L'affetto dell'Associazione nazionale alpini nell'occasione si è tradotto anche concreta generosità, visto che l'Ana ha confermato l'annuale borsa di studio di 24 mila euro - istituita dal 2011, in memoria di don Carlo - che sarà assegnata ad uno o più ricercatori della "Don Gnocchi" per studi di specializzazione in ambito medico e della ricerca scientifica. La borsa di studio è stata ritirata dal presidente don Vincenzo Barbante (nella prima foto), nel corso della cerimonia del 9 maggio a palazzo Ducale.

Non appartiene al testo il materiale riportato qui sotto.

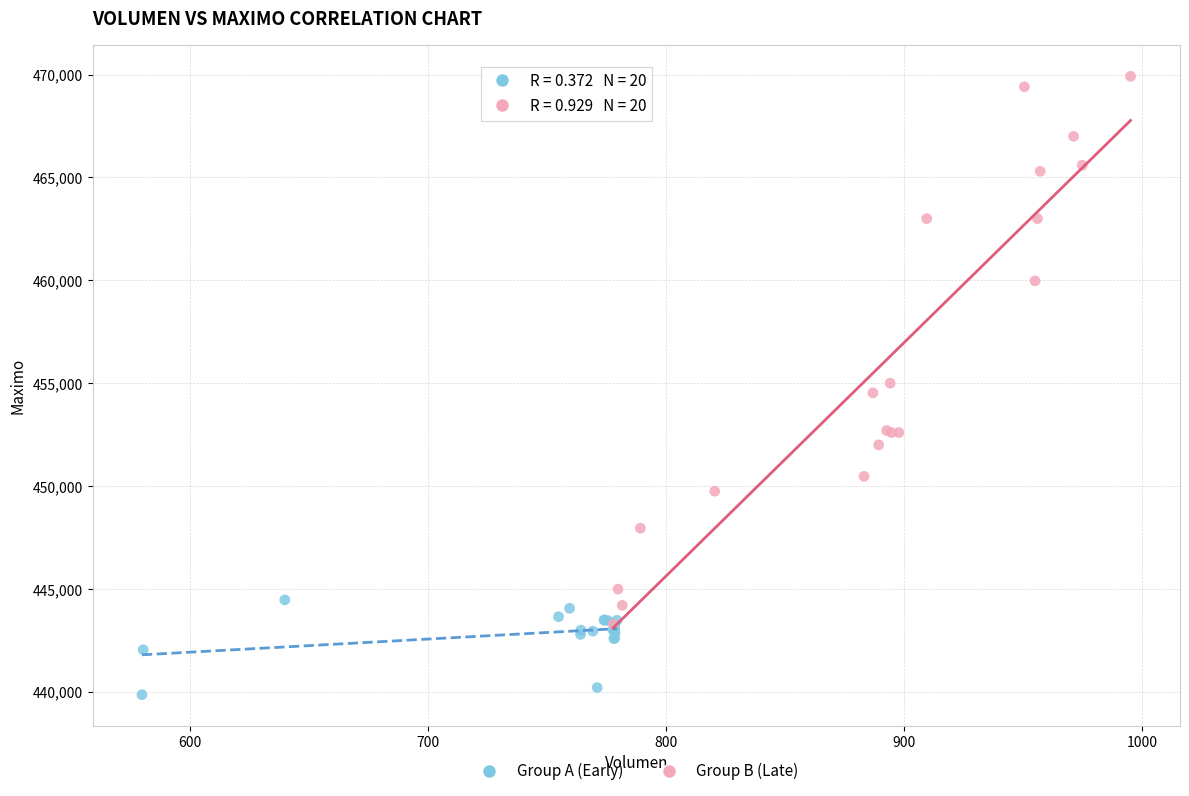

Which series contains the lowest Y value?

Group A (Early)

«Il nostro impegno - ha sottolineato nell'occasione il presidente don Vincenzo Barbante - è anzitutto quello di metterci al servizio degli altri, in particolare dei più deboli. E' questo uno degli aspetti che più ci lega amichevolmente all'Associazione nazionale alpini, che ringraziamo ancora una volta per la generosità . Grazie perché ci aiutate nella ricerca scientifica: questo contributo servirà a promuovere l'attività di quattro giovani impegnati su fronte alla ricerca. La Fondazione è presente oggi in 57 luoghi, operando in un contesto certamente di grande impegno e fatica, perché l'ambito dell'assistenza e della sanità deve affrontare grandissime sfide, ma ancora una volta cerchiamo di affiancare alla competenza, all'impegno e all'assistenza concreta anche il fondamentale aspetto della ricerca scientifica».

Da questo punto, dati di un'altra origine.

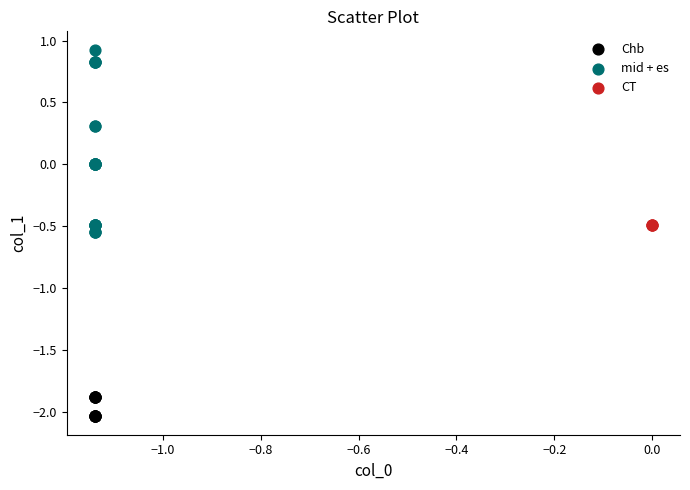

What are all the series names shown in the legend?

Chb, mid + es, CT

Il presidente ha inoltre ricordato che la Fondazione è presente anche in Liguria, con un Centro nella città di La Spezia: «In tempi recenti, proprio in quella struttura, abbiamo avuto modo di riabilitare con successo un paziente particolare, Paolo Sarullo, un ragazzo ligure che è stato vittima di violenza, che è stato in una situazione di coma e ha vissuto all'interno della nostra realtà un percorso di recupero che l'ha portato dall'essere in condizioni disperate, a poter tornare a parlare e a essere pienamente cosciente. E' un segno questo di come attraverso l'impegno e la costanza si possano ottenere grandissimi risultati. Più in generale, il nostro impegno a favore della fragilità si manifesta ogni giorno con il lavoro nelle strutture e siamo inoltre impegnati anche con nuove iniziative: abbiamo infatti in programma la costruzione di un nuovo Centro a Jesi, nelle Marche, e sul fronte internazionale abbiamo recentemente una nuova iniziativa di solidarietà in Togo».

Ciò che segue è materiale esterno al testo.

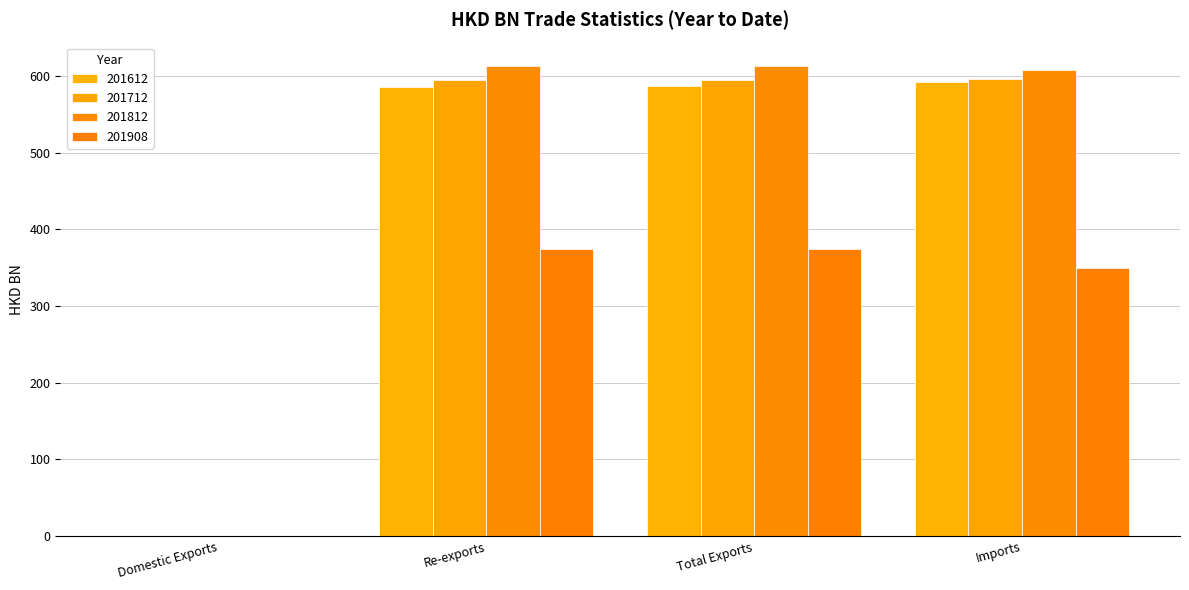

Which label corresponds to the smallest value in the chart?

Domestic Exports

In conclusione, il presidente nazionale dell'Ana, Sebastiano Favero, ha ringraziato tutti i presenti, le autorità e le realtà beneficiarie dei contributi: «Devo ammettere che prima di venire a Genova avevo qualche preoccupazione. Ma questa è svanita in poche ore grazie all'abbraccio collettivo che la città ci ha riservato. Questo è il segreto degli alpini: essere amati perché capaci sempre di condividere e di lavorare a favore di chiunque, lo ricordo, sempre in maniera assolutamente gratuita. Siamo qui per onorare il nostro Paese e per ringraziare la terra ligure».